**Exercise instructions:** Your answer should repeat every line of the records below in which the word "results" appears.

━━ Records to process ━━

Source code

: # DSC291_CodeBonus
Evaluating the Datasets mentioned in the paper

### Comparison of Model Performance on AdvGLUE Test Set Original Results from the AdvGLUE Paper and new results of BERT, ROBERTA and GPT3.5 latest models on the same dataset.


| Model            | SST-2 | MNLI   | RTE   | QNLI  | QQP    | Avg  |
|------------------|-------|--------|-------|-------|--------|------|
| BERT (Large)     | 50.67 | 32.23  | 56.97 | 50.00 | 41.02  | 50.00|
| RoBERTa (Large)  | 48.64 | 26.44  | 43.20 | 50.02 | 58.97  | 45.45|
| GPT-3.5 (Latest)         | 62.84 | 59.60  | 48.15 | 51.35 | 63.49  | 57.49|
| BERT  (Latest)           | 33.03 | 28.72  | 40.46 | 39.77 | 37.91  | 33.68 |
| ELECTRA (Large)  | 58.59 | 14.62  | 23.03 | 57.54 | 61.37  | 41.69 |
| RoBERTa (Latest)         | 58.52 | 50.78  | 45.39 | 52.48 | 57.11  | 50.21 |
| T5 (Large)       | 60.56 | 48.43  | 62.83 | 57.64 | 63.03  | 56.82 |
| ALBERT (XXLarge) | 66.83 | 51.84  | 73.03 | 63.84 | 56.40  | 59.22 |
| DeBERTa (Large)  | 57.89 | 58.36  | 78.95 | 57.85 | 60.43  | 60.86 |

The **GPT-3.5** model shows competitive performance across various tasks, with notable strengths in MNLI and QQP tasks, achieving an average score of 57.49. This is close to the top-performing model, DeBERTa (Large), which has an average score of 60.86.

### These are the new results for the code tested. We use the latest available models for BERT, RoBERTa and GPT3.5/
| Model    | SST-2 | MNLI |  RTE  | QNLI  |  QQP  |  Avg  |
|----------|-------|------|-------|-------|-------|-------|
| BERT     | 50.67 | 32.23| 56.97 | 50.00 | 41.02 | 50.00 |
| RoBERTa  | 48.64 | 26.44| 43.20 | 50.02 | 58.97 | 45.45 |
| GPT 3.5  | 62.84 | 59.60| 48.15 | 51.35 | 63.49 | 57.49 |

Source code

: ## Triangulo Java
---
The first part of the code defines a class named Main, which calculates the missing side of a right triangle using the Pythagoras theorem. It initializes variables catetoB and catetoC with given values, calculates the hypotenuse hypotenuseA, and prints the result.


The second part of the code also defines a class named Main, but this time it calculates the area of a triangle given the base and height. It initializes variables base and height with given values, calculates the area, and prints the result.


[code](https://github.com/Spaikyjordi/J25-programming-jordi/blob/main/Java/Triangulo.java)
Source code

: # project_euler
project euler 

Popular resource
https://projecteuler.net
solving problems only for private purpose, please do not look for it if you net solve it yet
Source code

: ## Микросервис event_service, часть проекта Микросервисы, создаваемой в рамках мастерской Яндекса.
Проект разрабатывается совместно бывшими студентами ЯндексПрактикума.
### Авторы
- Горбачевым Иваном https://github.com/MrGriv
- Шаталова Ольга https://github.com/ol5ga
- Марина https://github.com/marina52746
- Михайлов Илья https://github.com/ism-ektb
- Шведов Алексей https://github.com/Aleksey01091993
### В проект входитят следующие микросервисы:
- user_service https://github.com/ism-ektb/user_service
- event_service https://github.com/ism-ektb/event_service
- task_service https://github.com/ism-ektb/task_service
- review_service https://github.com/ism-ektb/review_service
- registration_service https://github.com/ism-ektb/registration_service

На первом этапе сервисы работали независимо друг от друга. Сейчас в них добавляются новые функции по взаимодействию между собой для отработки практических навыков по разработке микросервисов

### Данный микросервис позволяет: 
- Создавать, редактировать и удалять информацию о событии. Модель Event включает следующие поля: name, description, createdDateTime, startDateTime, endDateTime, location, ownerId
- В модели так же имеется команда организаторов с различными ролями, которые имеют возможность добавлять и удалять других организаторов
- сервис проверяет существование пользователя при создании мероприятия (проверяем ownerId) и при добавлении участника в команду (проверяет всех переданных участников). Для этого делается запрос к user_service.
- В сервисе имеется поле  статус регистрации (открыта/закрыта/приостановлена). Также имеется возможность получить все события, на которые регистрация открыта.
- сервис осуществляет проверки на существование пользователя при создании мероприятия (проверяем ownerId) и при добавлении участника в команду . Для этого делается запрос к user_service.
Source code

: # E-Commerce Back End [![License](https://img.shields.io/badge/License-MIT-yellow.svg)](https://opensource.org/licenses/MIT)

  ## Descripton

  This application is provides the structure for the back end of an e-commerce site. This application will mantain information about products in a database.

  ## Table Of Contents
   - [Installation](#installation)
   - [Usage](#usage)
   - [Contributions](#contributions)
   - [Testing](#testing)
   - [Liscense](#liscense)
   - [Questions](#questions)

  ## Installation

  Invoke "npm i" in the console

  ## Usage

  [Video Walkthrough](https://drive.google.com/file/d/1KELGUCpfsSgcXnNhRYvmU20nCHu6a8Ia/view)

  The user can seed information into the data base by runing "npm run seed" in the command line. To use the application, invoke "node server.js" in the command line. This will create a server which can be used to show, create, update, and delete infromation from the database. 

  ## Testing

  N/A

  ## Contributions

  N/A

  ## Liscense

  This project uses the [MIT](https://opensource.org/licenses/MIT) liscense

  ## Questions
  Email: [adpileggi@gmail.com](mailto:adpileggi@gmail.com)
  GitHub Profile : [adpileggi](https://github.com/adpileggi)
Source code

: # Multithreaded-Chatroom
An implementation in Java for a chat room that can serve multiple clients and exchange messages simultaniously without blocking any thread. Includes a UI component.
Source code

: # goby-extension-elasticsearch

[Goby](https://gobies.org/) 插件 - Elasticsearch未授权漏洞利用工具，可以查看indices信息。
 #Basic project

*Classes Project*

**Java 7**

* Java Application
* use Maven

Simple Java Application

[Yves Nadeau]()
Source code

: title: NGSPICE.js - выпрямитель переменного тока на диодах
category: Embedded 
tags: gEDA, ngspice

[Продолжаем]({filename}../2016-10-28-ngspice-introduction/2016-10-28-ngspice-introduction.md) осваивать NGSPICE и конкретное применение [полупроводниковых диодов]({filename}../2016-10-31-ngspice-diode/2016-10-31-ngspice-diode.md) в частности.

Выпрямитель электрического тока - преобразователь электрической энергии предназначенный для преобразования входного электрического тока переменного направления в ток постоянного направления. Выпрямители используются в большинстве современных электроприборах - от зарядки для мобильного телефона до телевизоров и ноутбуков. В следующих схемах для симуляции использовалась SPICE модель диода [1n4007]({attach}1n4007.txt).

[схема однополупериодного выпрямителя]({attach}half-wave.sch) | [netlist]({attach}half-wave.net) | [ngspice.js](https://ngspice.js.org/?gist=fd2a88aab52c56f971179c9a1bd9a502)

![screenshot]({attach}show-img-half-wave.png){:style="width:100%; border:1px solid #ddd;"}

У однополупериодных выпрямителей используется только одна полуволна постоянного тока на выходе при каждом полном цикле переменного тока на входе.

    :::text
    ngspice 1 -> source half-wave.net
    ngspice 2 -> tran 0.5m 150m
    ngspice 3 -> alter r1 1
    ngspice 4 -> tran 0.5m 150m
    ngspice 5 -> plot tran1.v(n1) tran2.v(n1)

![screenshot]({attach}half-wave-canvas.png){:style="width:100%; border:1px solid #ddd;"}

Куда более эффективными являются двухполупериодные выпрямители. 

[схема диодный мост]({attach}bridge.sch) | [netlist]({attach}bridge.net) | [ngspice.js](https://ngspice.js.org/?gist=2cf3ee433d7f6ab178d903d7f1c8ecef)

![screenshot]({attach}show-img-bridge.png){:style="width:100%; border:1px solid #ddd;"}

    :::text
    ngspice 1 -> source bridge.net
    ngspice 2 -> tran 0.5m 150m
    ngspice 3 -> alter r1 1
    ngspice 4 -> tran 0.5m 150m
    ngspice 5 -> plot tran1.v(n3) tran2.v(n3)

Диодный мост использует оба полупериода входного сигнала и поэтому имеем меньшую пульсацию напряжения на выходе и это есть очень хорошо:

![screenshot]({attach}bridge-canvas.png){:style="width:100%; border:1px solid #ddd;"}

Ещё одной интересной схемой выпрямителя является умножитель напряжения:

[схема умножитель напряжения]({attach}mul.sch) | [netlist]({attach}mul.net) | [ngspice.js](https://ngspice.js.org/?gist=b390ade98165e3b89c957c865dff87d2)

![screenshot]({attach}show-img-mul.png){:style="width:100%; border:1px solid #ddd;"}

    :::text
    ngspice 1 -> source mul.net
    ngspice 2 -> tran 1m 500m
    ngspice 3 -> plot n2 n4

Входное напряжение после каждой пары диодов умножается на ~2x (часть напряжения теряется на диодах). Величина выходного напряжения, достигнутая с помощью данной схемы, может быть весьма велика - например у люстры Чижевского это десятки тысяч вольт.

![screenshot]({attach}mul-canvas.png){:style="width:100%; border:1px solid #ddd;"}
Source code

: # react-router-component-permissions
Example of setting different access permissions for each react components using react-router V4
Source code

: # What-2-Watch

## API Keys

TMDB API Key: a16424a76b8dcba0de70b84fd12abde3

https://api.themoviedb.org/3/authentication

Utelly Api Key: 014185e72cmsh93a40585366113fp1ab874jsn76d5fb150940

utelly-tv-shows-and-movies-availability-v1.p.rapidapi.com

━━━

**Written response:**
### Comparison of Model Performance on AdvGLUE Test Set Original Results from the AdvGLUE Paper and new results of BERT, ROBERTA and GPT3.5 latest models on the same dataset.
### These are the new results for the code tested. We use the latest available models for BERT, RoBERTa and GPT3.5/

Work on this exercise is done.